We had the assurance of the official Brexit campaign group Vote Leave, which promised EU citizens in 2016 that they would be ‘automatically’ granted indefinite leave to remain and would be ‘treated no less favourably than they are at present.’ This pledge was signed and has been broken by our now Prime Minister Boris Johnson, and Home Secretary Priti Patel, a particularly zealous champion of draconian immigration laws and border enforcement. 

Such promises were a major theme of mainstream Brexit campaigning, designed to reassure EU nationals but mostly to encourage more liberal inclined Eurosceptics to take the plunge and vote leave. Such rhetoric was typified by Daniel Hannan’s now deleted 2016 tweet which read: “It’s irresponsible to scare EU nationals in the UK by hinting that their status might change after Brexit.” When Boris was Foreign Secretary, he went so far as to unilaterally declared to EU citizens living in the UK that “your rights will be protected whatever happens”. It wasn’t to be. 

Today, the Guardian reported on the latest example of the problems faced by EU nationals caught in the trap of the Home Office’s backlog of 500,000 unprocessed applications. A Spanish woman who has lived in England for 44 years lost her job in a care home because she was unable to prove she has the right to work in the UK. There will be more of this to come as employers struggle with post Brexit right to work regulations. 

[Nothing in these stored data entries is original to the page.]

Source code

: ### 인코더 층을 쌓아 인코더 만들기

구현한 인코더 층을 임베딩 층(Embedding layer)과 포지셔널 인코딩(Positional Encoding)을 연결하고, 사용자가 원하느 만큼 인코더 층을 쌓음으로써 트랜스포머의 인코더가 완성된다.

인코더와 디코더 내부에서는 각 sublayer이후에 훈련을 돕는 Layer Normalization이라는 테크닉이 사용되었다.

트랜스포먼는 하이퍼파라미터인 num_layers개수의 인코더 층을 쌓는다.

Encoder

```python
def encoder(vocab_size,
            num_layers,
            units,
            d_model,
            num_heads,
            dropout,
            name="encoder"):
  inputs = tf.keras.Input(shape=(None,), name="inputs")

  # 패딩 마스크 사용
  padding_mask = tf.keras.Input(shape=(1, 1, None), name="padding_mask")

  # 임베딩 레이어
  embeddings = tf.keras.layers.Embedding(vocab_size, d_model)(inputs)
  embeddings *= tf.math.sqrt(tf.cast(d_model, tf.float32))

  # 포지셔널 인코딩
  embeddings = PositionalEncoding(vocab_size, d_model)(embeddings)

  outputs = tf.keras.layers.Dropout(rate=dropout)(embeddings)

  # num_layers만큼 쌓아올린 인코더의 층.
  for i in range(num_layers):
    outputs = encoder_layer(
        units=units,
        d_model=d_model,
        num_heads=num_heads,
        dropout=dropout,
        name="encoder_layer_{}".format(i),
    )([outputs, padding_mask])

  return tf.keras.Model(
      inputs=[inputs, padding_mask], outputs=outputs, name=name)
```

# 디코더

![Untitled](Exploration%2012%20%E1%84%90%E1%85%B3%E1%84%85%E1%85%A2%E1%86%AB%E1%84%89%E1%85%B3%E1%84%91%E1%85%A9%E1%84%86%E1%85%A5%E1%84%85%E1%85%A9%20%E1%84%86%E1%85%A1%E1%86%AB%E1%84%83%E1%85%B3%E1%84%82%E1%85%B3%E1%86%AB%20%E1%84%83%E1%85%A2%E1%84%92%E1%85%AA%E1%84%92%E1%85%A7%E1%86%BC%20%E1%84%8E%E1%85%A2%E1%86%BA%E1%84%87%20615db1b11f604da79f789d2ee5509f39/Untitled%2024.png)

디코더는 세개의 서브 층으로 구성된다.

The woman came to Britain as an 11-month-old baby and has never left the country. She claims to have tried to contact the Home Office helpline over 100 times and has not yet been able to speak to an adviser. She has done everything right, applying for EU settled status within the deadline but finds herself part of a vast backlog the Home Office has yet to process. She has two children and finds herself unemployed, unable to prove her right to work and struggling to afford to feed herself and her family. 

Is this really what we voted for? 

This case is far from unique; it is not the first and it is far from being the last. People stuck in the application backlog have been turned down for employment, told to take unpaid leave and even sacked. This could be the beginning of an ugly chapter for post-Brexit Britain.

Back in April 2018, I called for EU nationals to be given citizenship and warned that we were heading for a “Windrush” style disaster with EU nationals: 

‘If the government can’t manage the immigration status of a relatively small number of longstanding British citizens, how they will they cope with 3.7 million EU citizens?’

I wish I had been wrong (I often am). The Windrush crisis happened because the ‘hostile environment’ persecuted a group of migrants that had been granted citizenship rights, had no previous need for paperwork and documented evidence of their rights and didn’t consider themselves ‘migrants’. Sound familiar? 

The gatekeepers of the hostile environment will soon begin systematically persecuting EU nationals, not out of spite, but to comply with the law and protect themselves. The landlords, employers, hospitals, banks and other agencies and organisations will carry out the immigration checks and enforcer restrictions that leave people out in the cold and at the mercy of the merciless Home Office. 

The nature of the hostile environment will encourage overzealous enforcement and bias against EU nationals because these citizen border enforcers know they face fines and/or prosecution if they show leniency, acting harshly therefore simply becomes a means of self-preservation. This then leads to the denial of services, employment, and housing. 

Now, if you’re an employer or landlord trying to avoid a fine or prosecution, you are likely to adopt a very cautious approach. This caution will manifest itself in discrimination. That foreign accent or dark skin will ring alarm bells, but white people with a British accent and name will seem to pose far less risk. Thus, the system becomes discriminatory and racist.

We are being complacent as a country. The incompetence and insensitivity of the Home Office has already led to the national disgrace of the Windrush scandal, a direct result of the ‘hostile environment’ policy and deputising immigration enforcement. Once again, we have a large group of people with an uncertain immigration status facing the same threat. Are we just going to allow it to happen?